Opposition welcomes female soldiers’ release, urges full deal to free all hostages: ‘Our moral obligation’
Jeremy Sharon is The Times of Israel’s legal affairs and settlements reporter

Opposition Leader Yair Lapid says the entire hostage-prisoner release deal with Hamas must be completed “in all its stages,” following the release of IDF soldiers Karina Ariev, Daniella Gilboa, Naama Levy, and Liri Albag from captivity in Gaza.
“It is forbidden to stop until the deal is completed in its entirety, in all its stages. Until [female civilian hostage] Arbel [Yehud] and all the hostages come home. Every one, until the last one,” insists Lapid.

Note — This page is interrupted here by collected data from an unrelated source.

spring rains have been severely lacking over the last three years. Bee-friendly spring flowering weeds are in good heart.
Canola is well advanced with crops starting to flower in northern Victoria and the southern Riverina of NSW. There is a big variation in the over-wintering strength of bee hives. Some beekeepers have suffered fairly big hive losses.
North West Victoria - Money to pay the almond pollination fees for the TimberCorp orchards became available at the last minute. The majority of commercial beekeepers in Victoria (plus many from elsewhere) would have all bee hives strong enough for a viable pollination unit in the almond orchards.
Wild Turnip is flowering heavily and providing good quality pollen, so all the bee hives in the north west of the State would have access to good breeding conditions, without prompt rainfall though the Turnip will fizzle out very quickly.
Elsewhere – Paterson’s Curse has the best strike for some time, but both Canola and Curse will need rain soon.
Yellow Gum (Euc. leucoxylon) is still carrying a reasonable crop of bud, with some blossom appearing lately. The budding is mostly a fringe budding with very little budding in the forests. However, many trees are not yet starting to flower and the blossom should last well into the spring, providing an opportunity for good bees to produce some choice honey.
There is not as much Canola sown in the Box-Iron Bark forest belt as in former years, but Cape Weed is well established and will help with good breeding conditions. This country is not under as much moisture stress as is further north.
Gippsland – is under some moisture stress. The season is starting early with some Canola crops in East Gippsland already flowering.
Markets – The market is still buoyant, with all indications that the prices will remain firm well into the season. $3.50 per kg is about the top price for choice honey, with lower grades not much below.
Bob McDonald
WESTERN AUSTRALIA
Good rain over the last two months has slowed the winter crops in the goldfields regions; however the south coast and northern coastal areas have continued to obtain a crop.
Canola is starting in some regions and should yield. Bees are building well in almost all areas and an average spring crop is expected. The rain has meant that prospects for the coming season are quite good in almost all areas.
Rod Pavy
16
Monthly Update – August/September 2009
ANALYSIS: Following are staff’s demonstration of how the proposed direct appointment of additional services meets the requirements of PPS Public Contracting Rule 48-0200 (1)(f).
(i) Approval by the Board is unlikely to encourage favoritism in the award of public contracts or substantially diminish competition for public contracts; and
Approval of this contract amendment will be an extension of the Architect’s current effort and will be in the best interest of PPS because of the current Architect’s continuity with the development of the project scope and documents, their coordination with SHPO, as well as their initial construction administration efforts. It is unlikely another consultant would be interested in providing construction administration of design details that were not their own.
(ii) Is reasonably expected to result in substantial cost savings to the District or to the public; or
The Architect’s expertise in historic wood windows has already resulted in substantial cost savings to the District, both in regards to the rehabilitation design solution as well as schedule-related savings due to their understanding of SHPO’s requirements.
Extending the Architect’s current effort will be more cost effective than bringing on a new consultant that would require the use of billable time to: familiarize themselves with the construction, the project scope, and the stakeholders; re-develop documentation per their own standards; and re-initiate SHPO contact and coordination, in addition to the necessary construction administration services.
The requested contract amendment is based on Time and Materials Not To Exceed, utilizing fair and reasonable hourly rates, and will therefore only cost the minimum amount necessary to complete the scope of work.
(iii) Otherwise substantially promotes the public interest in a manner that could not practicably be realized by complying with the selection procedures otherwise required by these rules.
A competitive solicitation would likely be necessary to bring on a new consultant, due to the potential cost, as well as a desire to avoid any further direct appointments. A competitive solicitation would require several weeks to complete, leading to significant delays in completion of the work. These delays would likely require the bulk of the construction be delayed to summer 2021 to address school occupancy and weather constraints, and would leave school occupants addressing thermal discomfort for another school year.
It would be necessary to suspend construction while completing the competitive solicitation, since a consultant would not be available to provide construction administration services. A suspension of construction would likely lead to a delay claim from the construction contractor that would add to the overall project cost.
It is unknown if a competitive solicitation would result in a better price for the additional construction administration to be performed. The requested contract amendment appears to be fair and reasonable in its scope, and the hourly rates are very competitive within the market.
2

National Unity party chair Benny Gantz welcomes home the four young women, who served as surveillance soldiers on the Israel-Gaza border, and laments the fact that warnings by such surveillance soldiers of Hamas preparations for an invasion ahead of October 7 were ignored.
“The surveillance soldiers at the outpost were our eyes that saw, but did not find an attentive ear,” says Gantz. “They are the story of the failure that must be fully investigated.”
Gantz also praises the strength of their parents who as a group “united from the first moment” to work tirelessly for the release of their daughters.
“It’s impossible not to shed a tear and to rejoice when you see the happiness of Shira and Eli, Ayelet and Yoni, Albert and Ira, Orly and Ran,” says Gantz of the parents of the four soldiers.
Gantz says Israel “must bring back” all the other hostages still in Gaza, mentioning specifically Agam Berger, another surveillance soldier, as well as Yehud, and Shiri Bibas.
“This is the responsibility of the government of October 7, and this is the moral obligation of us all.”